I’m pretty new and want to learn how to debug GPU memory allocation.
My setup:
- paperspace, machine with A4000 16G GPU
- single notebook running
- playing with DINOv2, just using the embedding part with pre-trained weights
- inspecting the model, it has ~427M params, so even with float32 that should be around 1.7GB
- loading 280x280 images which I want to get embedding, 100 images x 280x280x3, with float32 should be under 100MB
I’m still getting RuntimeError: CUDA out of memory. Tried to allocate 48.00 MiB (GPU 0; 15.73 GiB total capacity; 13.80 GiB already allocated; 23.12 MiB free; 14.15 GiB reserved in total by PyTorch) If reserved memory is >> allocated memory try setting max_split_size_mb to avoid fragmentation.
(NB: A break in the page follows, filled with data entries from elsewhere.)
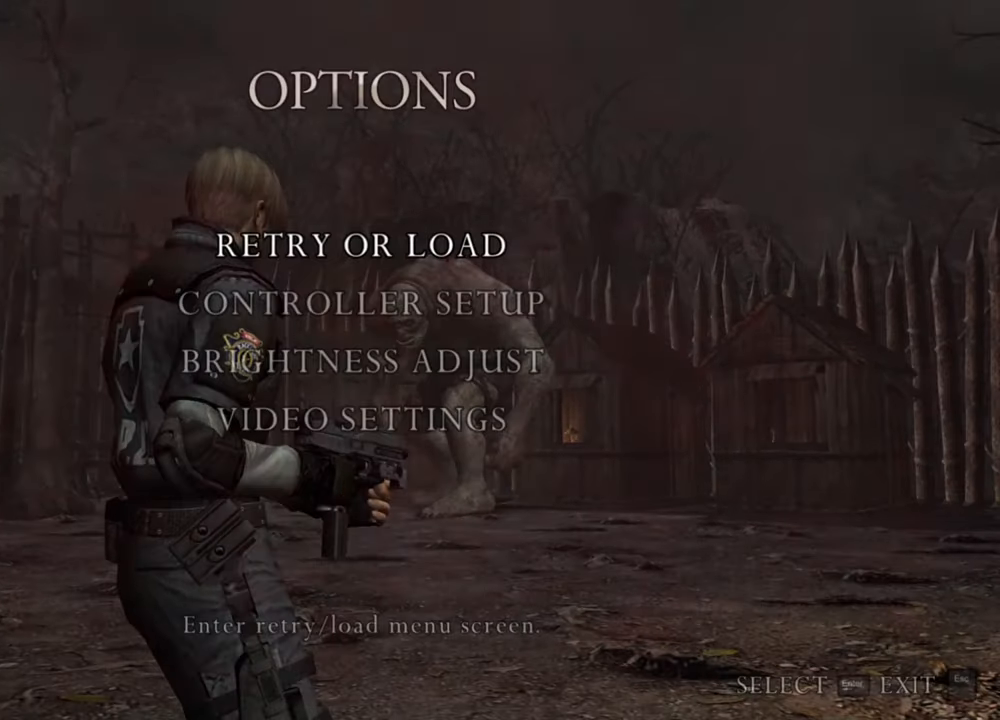
{"keys": [], "mouse": [], "events": []}
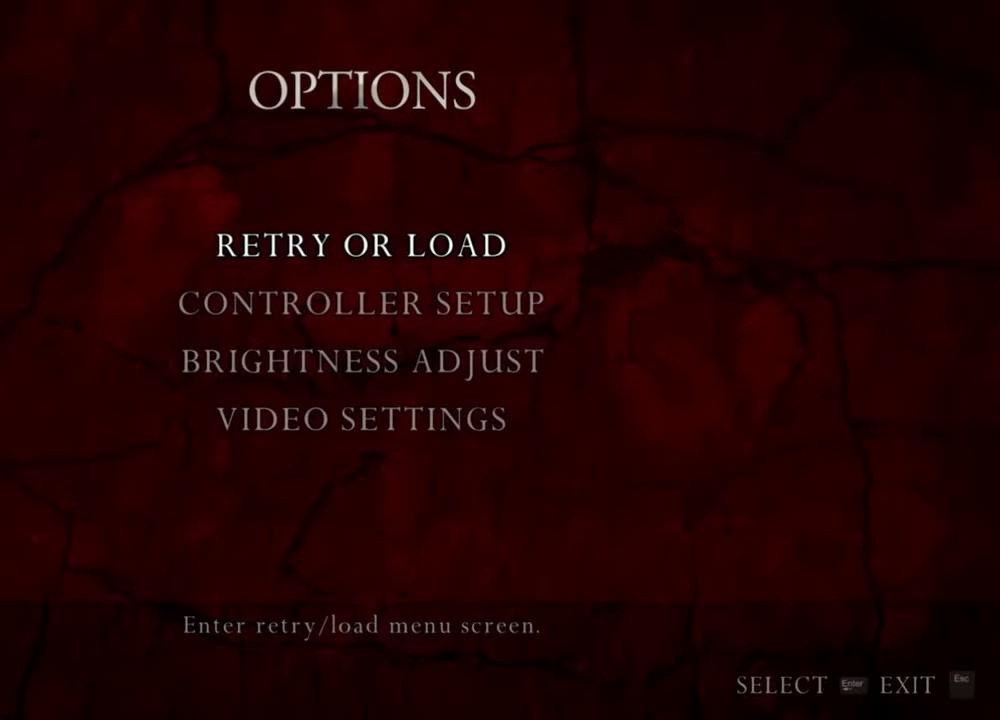
{"keys": [], "mouse": [], "events": []}
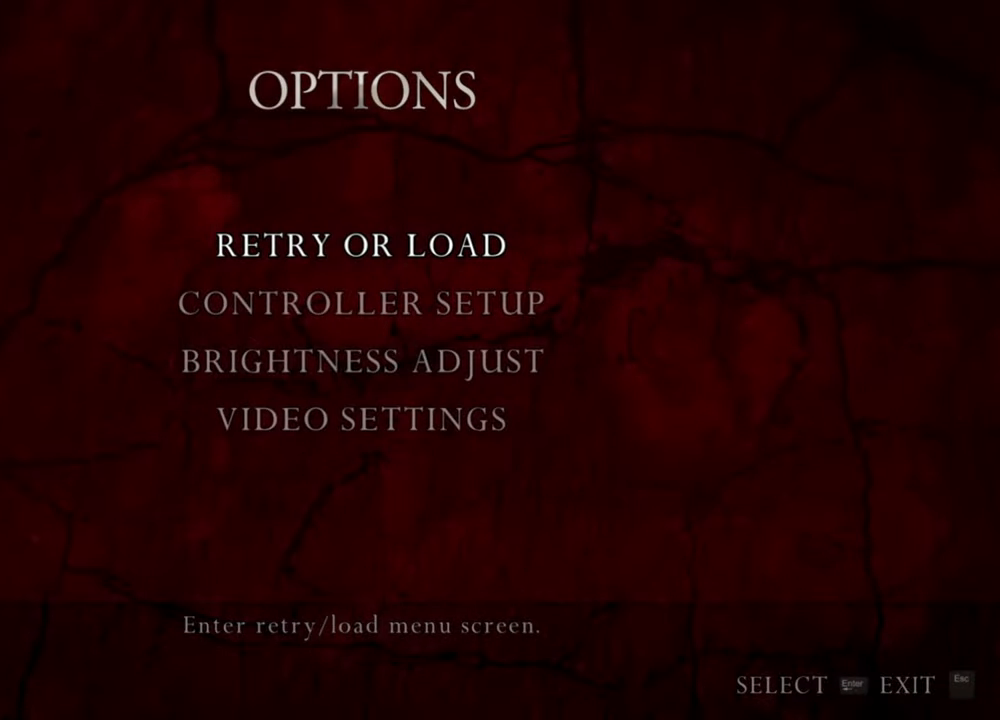
{"keys": [], "mouse": ["right"], "events": [[300, "mouse_right", "down"]]}
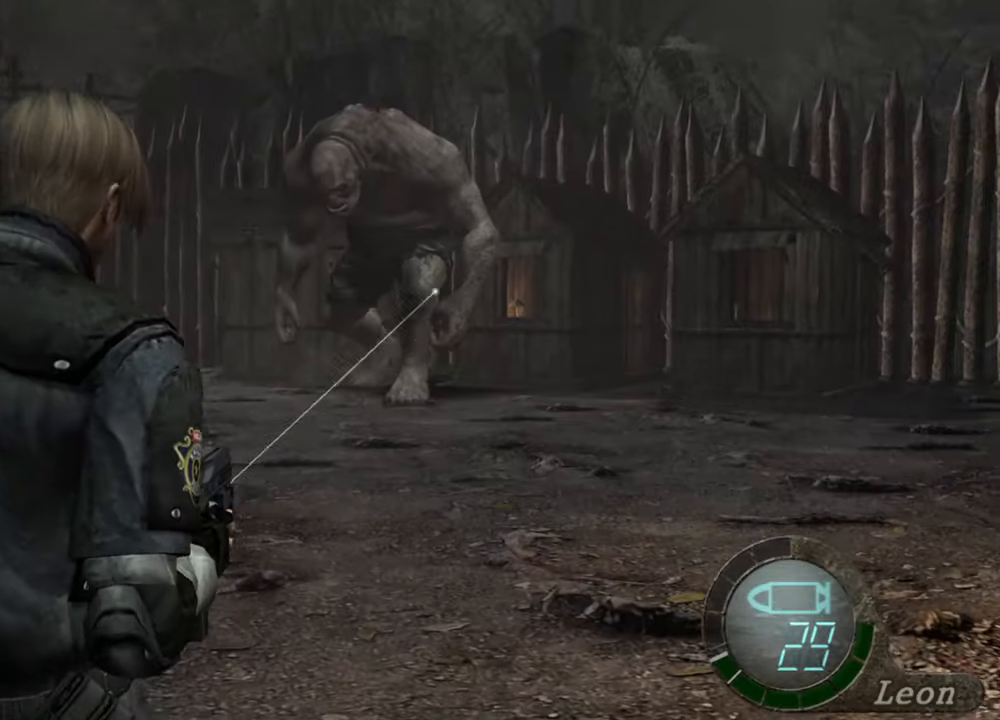
{"keys": [], "mouse": ["left", "right"], "events": [[67, "mouse_left", "down"]]}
See documentation for Memory Management and PYTORCH_CUDA_ALLOC_CONF
Here is code to reproduce:
import torch
from torchvision import transforms
from PIL import Image
m = torch.hub.load('facebookresearch/dinov2', 'dinov2_vitb14_reg')
m.eval()
m.cuda()
pil2tensor = transforms.ToTensor()
files = [] # 100 file paths to png files
x = torch.stack([pil2tensor(Image.open(f).resize((14*20,14*20))) for f in files])
x.shape == (100, 3, 280, 280)
bs = 10 # tried many different batch sizes
x_embs = []
for i in range(0, len(files), bs):
batch = x[i:i+bs]
batch = batch.cuda()
x_emb = m(batch)
x_embs.append(x_emb.cpu())
Usually it fails on the x_emb = m(batch)
line, which is when running the model inference. I tried different batches. I tried calling torch.cuda.empty_cache()
everywhere, but nothing helps.
It works fine on CPU.
Any advice on how to figure out why is so much memory “reserved”?